No code, no .env entries, no callback URL fiddling. The access token lives in Composio's vault; Shmastra only gets the short-lived tokens it needs to make each API call.
Example prompts
Connect Google Drive to this agent.
Give the research agent Notion access.
Authorise Gmail as me and then let the agent send mail.
Multiple accounts
Composio tracks connections per Shmastra user id. If a single user needs multiple accounts for the same service (e.g. work and personal Gmail), ask the widget to create a second connection — it'll distinguish them with an integrationId parameter.
Revoking
To drop a connection:
Disconnect my Google Drive from this agent.

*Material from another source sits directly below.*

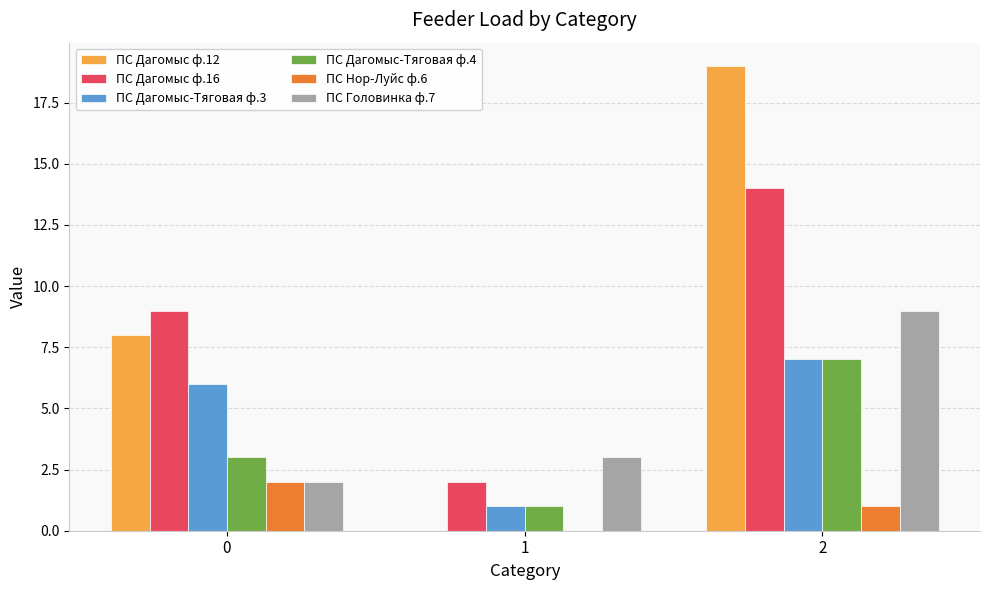

Count the ПС Дагомыс-Тяговая ф.3 values in the range 1 to 7.

3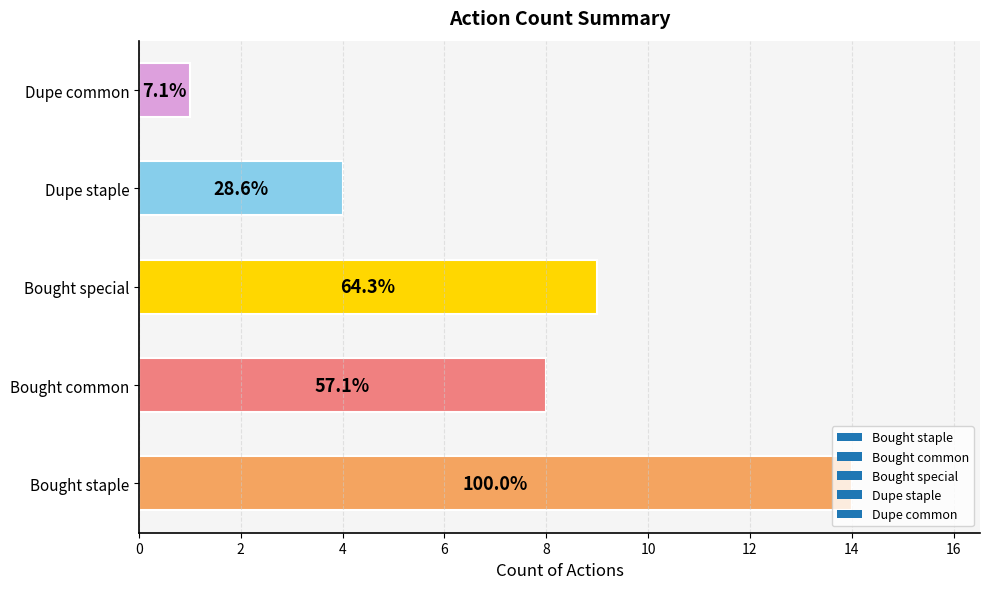

How many bars are there in total?

5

The widget calls the Composio API to revoke the stored credentials. You can also remove connections from your Composio dashboard at https://platform.composio.dev.
Tips
- Pop-up blockers. The OAuth window is a real browser popup — if your browser blocks it, the widget will print a link you can open manually.
- Scopes per toolkit are fixed by Composio; if you want narrower scopes, ask in the toolkit's settings on Composio's side.
- Not every integration uses OAuth. Some need API keys instead (e.g. Stripe server keys). Those go through the safe env-var UI.